While there is still a great deal of uncertainty about quantum computing – it’s still mainly in the experimental stage – financial services may be among the first industries where it emerges as a viable technology.
In a recent post at the MasterCard site, Deborah Lynn Blumberg outlined the ways in which quantum may be reshaping the financial service space. “It’s already beginning to transform financial services,” she writes. “Last week, experts across the industry shared insights into the technology, the potential it holds and the risks it could pose at a Mastercard Foundry Live event.”
Financial services applications are already in the works, Blumberg illustrates. “Companies are exploring applications that could help with portfolio optimization, fraud detection, secure communications, transaction settlements and ultrafast trading platforms.” Quantum computing enables sophisticated and data-intensive applications to deliver results in less than three minutes, as compared with 30 hours with a traditional computer, she reports.
Quantum computing will help create highly customized experiences for customers, she continues. “Today’s customers expect high degrees of personalization, and quantum computing can help deliver on that expectation — again through its unique power to analyze huge numbers of potential combinations of options or solutions.”
Potential examples of quantum-powered financial services applications, identified by Everest Group, were highlighted by Linda Grasso, founder and CEO of DeltalogiX:
- Portfolio analysis: “Identification of the most attractive portfolios given thousands of assets with interconnecting dependencies.”
- High-frequency trading: “Extremely quick execution of complex quantitative buy-sell strategies wil improve financial firms’ abilities to generate greater returns while controlling risk.”
- Fraud detection: “Quick and accurate identification of fraud indicators to enable proactive fraud risk management.”
- Asset valuation: “Performance of risk analysis by uncovering intelligence from large information sets and processing data at lightening speeds.”
- Optimization: “Improved efficiency in clearing large batches of transactions that have varying credit, collateral, and liquidity constraints.”
- Clustering: “Grouping of seemingly disparate sets of assets to enable the discovery of patterns in areas such as asset performance, consumer sentiment, and risk aversion.”
- Quantum-proofing of cybersecurity systems: “Development of next-generation cryptography to safegiard confidential customer data.”
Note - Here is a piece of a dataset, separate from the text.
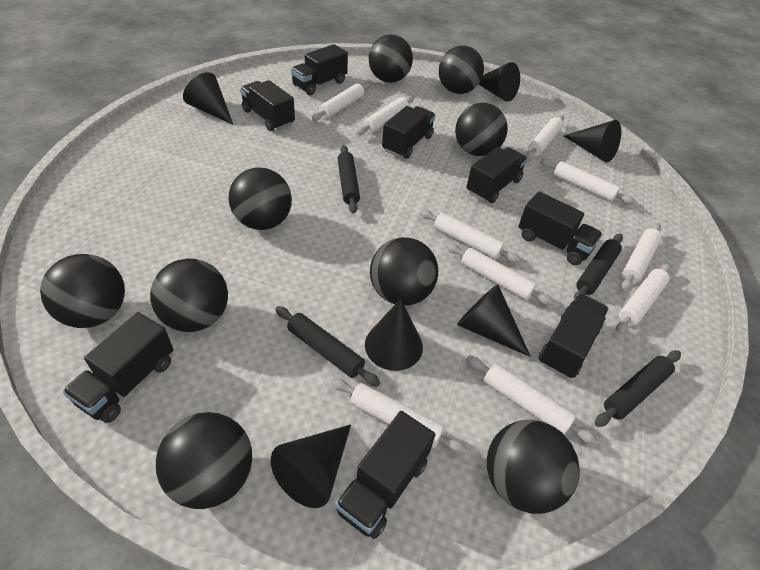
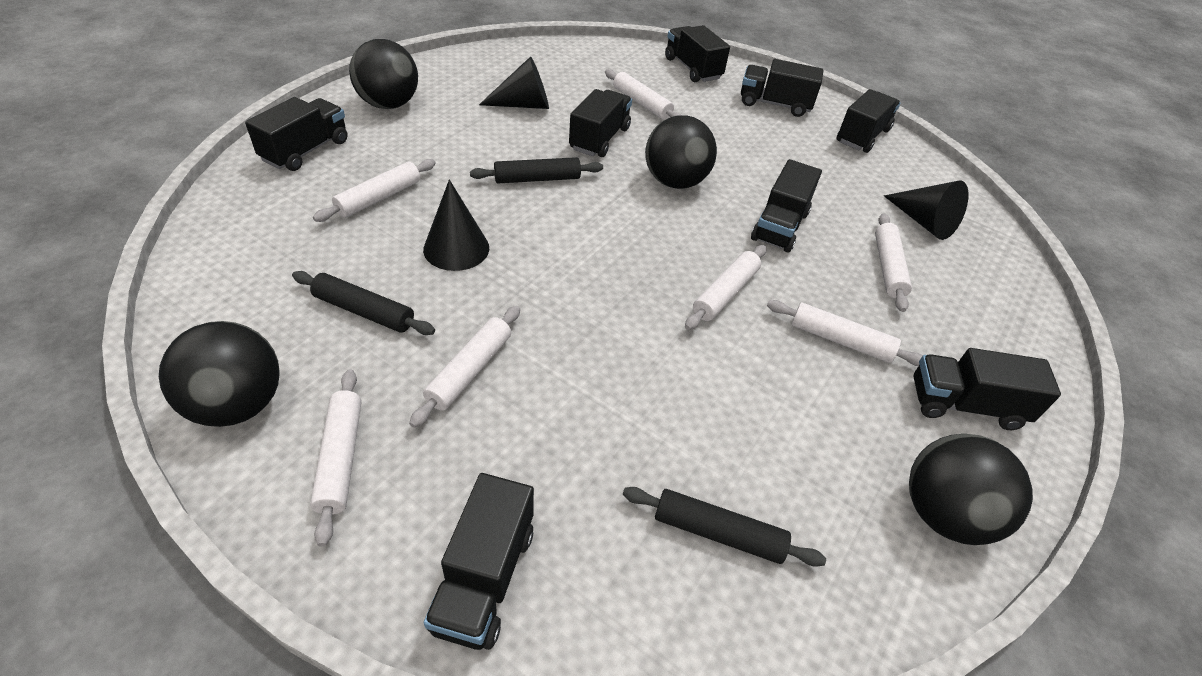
black ball: [40,254,125,328] [150,259,228,332] [156,412,252,509] [229,167,292,230] [369,34,413,83] [370,237,438,306] [439,46,484,94] [455,103,508,156] [487,420,580,514] = 9 -> [159,321,280,427] [349,39,418,109] [645,115,717,189] [909,434,1033,545] = 4
black cone: [183,72,233,125] [271,424,351,508] [365,299,423,371] [457,284,531,357] [478,62,520,102] [564,120,621,162] = 6 -> [423,180,489,271] [479,57,549,109] [884,180,968,240] = 3
black rolling pin: [275,306,380,387] [338,145,360,214] [574,234,623,299] [595,350,681,427] = 4 -> [292,271,435,335] [470,157,603,183] [623,487,826,567] = 3
white rolling pin: [312,82,370,121] [331,378,467,454] [357,96,414,135] [420,210,521,263] [447,243,554,306] [466,356,597,445] [526,115,564,159] [540,159,635,205] [616,263,671,334] [622,223,662,291] = 10 -> [310,369,362,547] [313,159,436,222] [409,306,520,428] [605,69,681,120] [685,245,766,330] [767,300,923,366] [875,213,912,312] = 7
The field is very much still evolving, but financial services companies need to prepare, Blumberg notes in her analysis. “Top of mind should be cybersecurity and the risk that quantum poses to networks and systems.” Still, the outlook is positive. “Expect major advancements over the next five to ten years not just in quantum computing, but also in artificial intelligence and blockchain” – and these technologies will cross over in interesting, and unthought-of, ways.